(SELECTED EXCERPT begins)

And, you know, in theory, you should diversify.

You shouldn't put all your money in the United States.

And I did a video with Bignu Brzezinski, Miko Brzezinski's father, for people who don't know who he is, but he was Carter's, he was Carter's Kissinger.

I did a video with him that Merrill Lynch produced, and it was about why international diversification could be good.

And what they got me to say was very, very, you know, limited.

I feel quite fine about what I said.

I wasn't doing any consulting at the time.

I just did academic work.

I didn't do speeches.

I didn't do consulting.

I talked to central banks a bit, but I didn't do anything for money, but I did get paid for this.

It circulated half a million copies of it, of this.

And a lot of my friends teased me and said, you would have made a lot more money if you just hadn't followed your own advice.

So, you know, and I could think of plenty of other examples like that.

But yeah, my instinct is that, you know, this idea that the,

what is it, our U.S.

premium just should get bigger and bigger and bigger, you know, these things have some regression to mean.

Maybe not with AI all being in the U.S.

Is it because you're predicting, like, does the S ⁇ P keep growing at 8%, but foreign equities do even better?

I'm just going to safely say foreign equity is doing better.

But not because the growth in U.S.

equity slows down.

It's just that they do even better.

Or is it that the U.S.

equity slowed down?

I mean, look, you know,

you have a lot of friends who spend all their time doing this, and I wouldn't pretend to.

I hold a very neutral portfolio because I talk to policymakers and world leaders even on occasion.

(SELECTED EXCERPT ends)
(MATERIAL SHOWN begins)

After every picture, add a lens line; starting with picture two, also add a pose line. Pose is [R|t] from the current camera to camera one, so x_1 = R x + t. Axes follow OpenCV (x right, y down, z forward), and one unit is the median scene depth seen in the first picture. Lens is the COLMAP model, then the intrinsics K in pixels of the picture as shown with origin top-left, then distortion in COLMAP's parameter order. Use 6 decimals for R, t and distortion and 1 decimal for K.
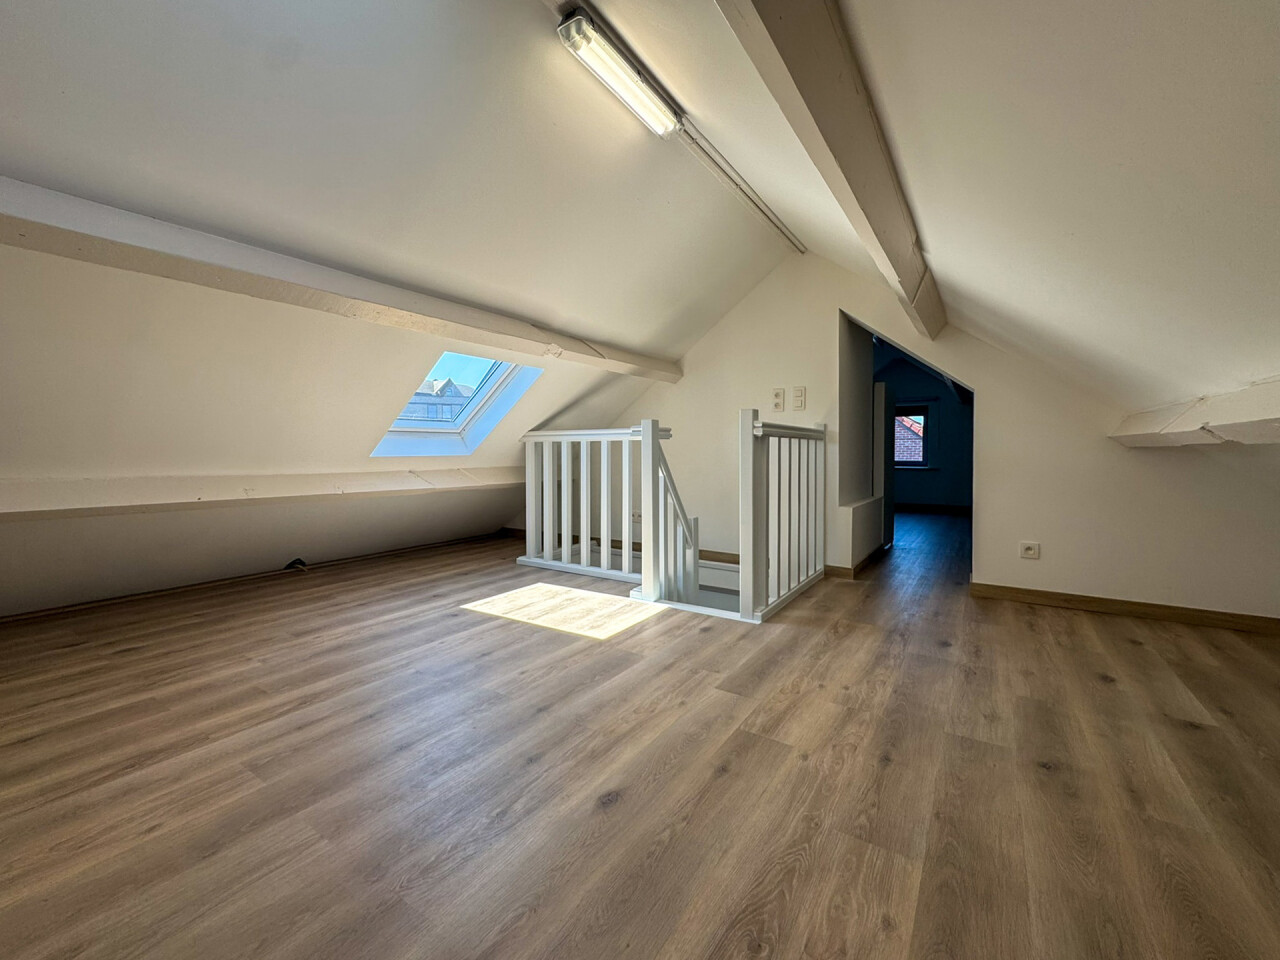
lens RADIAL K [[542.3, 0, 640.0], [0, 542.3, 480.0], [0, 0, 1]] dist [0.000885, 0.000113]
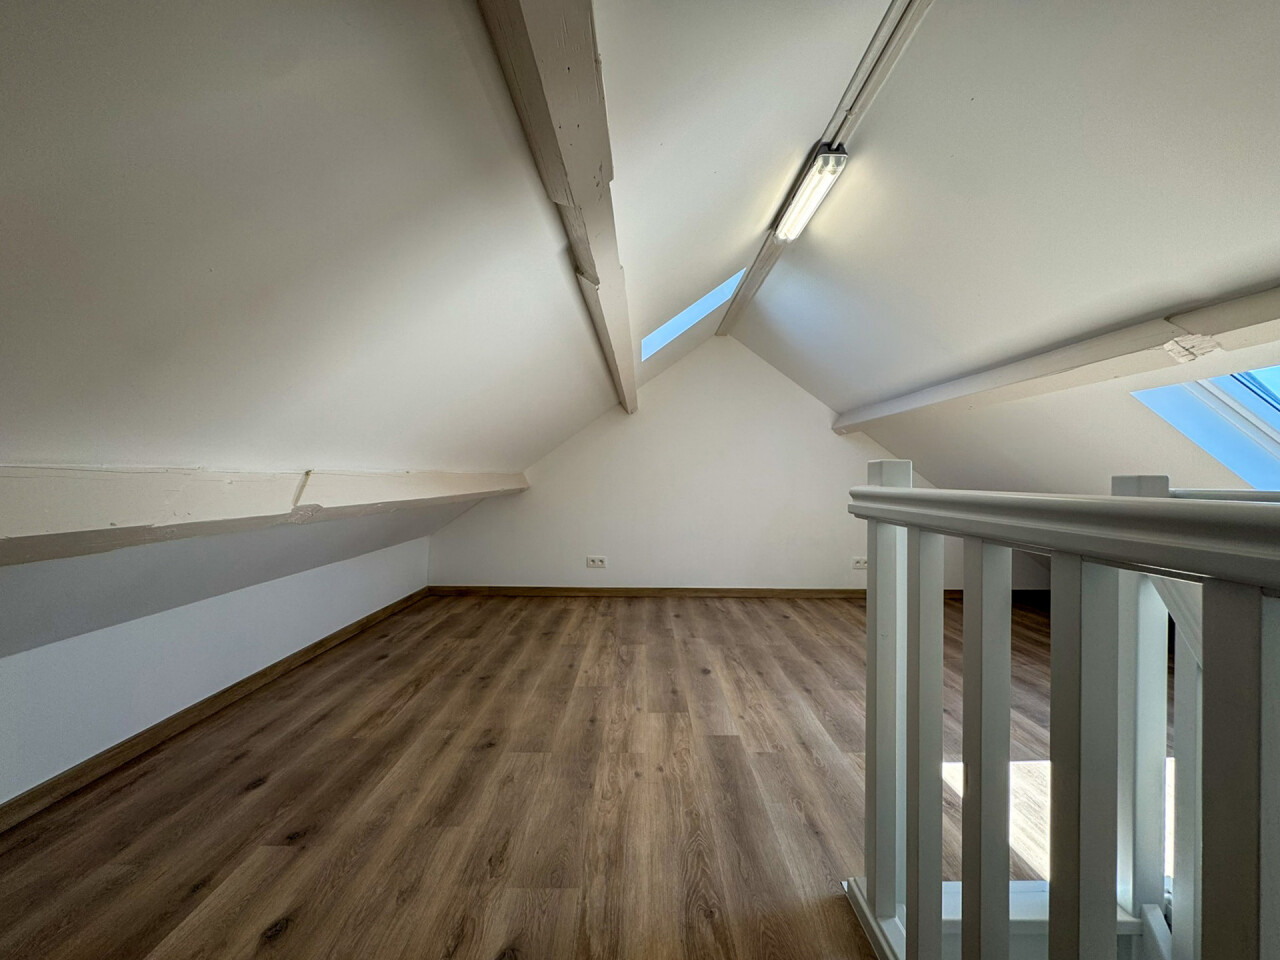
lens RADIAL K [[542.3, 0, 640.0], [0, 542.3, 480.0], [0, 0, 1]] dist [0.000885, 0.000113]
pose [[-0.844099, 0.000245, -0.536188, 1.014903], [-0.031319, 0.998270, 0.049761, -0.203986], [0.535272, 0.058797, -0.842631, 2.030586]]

(MATERIAL SHOWN ends)
(MATERIAL SHOWN begins)

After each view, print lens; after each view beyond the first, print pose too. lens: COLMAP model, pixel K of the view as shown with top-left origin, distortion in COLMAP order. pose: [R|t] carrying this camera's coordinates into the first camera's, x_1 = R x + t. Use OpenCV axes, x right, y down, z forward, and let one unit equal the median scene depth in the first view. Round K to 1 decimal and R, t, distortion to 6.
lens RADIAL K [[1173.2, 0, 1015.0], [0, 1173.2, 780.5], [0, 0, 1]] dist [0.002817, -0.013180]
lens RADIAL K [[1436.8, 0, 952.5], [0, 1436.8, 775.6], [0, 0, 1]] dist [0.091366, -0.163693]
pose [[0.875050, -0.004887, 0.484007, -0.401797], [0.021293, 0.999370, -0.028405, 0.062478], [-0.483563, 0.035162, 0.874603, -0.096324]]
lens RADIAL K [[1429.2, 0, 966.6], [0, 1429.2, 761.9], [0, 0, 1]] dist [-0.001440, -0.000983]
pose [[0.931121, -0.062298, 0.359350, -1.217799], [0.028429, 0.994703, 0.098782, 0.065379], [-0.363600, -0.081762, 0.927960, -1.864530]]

(MATERIAL SHOWN ends)

=== WORK ITEM A ===
Check each statement against the interview excerpt and answer yes or no, quoting the words that decide it: (i) The speaker was not paid for the video made with Brzezinski. (ii) Half a million copies of the video circulated. (iii) The speaker holds a very neutral portfolio.
=== WORK ITEM B ===
Reproduce the passage of the interview excerpt starting at "It's just that" and ending at "wouldn't pretend to.".

=== YOUR SOLUTION A ===
(i) No: "but I did get paid for this."
(ii) Yes: "It circulated half a million copies of it, of this."
(iii) Yes: "I hold a very neutral portfolio"

=== YOUR SOLUTION B ===
It's just that they do even better.

Or is it that the U.S.

equity slowed down?

I mean, look, you know,

you have a lot of friends who spend all their time doing this, and I wouldn't pretend to.